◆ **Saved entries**

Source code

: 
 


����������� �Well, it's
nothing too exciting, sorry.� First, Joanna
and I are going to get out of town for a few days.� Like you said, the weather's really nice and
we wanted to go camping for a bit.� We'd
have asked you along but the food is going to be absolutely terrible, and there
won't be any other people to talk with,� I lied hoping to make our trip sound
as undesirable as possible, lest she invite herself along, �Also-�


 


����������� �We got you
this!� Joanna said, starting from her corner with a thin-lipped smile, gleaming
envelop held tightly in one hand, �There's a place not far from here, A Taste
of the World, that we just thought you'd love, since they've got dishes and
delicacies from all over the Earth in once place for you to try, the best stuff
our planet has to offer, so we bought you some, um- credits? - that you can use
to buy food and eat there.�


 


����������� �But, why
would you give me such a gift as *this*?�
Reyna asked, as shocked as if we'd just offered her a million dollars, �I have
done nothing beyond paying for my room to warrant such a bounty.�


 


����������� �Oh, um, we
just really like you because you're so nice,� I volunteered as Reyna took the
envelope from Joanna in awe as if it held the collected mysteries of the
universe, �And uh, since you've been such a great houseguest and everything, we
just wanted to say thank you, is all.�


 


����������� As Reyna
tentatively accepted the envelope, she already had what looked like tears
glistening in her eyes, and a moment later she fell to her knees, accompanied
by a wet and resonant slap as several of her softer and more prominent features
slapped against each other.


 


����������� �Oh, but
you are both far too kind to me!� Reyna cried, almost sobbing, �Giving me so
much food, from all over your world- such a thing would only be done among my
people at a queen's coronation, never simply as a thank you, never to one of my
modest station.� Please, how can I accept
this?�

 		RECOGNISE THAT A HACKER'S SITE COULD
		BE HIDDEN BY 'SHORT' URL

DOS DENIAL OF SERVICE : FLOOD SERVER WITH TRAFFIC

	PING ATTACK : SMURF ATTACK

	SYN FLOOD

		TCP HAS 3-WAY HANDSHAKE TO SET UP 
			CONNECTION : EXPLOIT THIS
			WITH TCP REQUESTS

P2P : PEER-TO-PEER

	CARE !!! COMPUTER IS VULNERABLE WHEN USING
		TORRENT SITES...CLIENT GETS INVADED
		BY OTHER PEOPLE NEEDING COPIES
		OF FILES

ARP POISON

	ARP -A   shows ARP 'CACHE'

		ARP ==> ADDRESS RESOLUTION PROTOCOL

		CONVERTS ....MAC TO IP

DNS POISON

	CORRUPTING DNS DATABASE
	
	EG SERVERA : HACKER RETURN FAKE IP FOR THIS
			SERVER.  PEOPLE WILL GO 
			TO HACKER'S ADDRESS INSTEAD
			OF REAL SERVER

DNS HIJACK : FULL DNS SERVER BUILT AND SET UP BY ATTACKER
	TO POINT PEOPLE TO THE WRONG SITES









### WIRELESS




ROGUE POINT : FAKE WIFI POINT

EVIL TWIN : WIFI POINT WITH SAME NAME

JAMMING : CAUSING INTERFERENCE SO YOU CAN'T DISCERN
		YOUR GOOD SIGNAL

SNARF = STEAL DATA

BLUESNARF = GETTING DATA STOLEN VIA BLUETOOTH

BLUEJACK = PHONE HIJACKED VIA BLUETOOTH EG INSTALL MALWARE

◆ **What the task asks**
All lines with the word "held" need to be copied from the data above.

◆ **The answer**
envelop held tightly in one hand, �There's a place not far from here, A Taste
envelope from Joanna in awe as if it held the collected mysteries of the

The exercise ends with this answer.